*What to do*
Write out, unchanged, the lines from the one holding "List each element's" to the close of the listing. Both the first and last lines belong in it.

*Data for analysis*

★ ★ ★ ★ ★ ★ ★

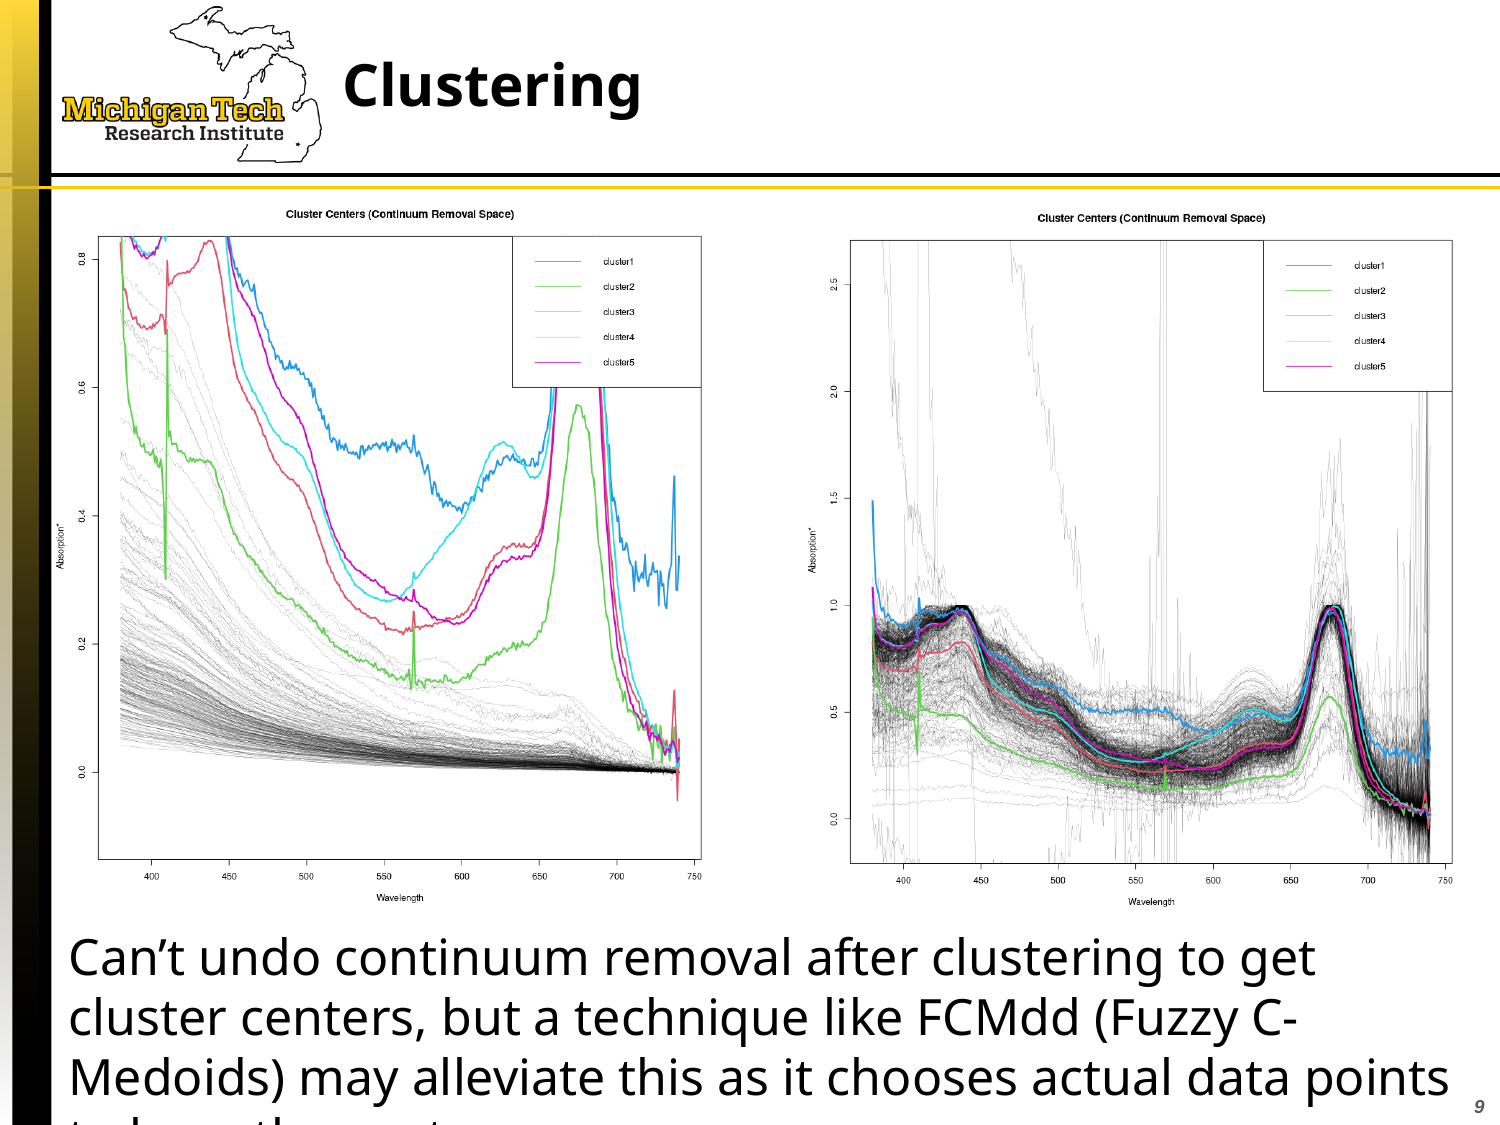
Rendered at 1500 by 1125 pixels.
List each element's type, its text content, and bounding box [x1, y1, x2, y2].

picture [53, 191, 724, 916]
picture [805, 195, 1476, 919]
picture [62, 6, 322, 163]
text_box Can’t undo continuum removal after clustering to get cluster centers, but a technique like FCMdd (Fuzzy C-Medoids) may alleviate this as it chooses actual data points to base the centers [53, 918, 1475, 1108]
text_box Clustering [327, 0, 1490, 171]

★ ★ ★ ★ ★ ★ ★

*Written solution*
List each element's type, its text content, and bounding box [x1, y1, x2, y2].

picture [53, 191, 724, 916]
picture [805, 195, 1476, 919]
picture [62, 6, 322, 163]
text_box Can’t undo continuum removal after clustering to get cluster centers, but a technique like FCMdd (Fuzzy C-Medoids) may alleviate this as it chooses actual data points to base the centers [53, 918, 1475, 1108]
text_box Clustering [327, 0, 1490, 171]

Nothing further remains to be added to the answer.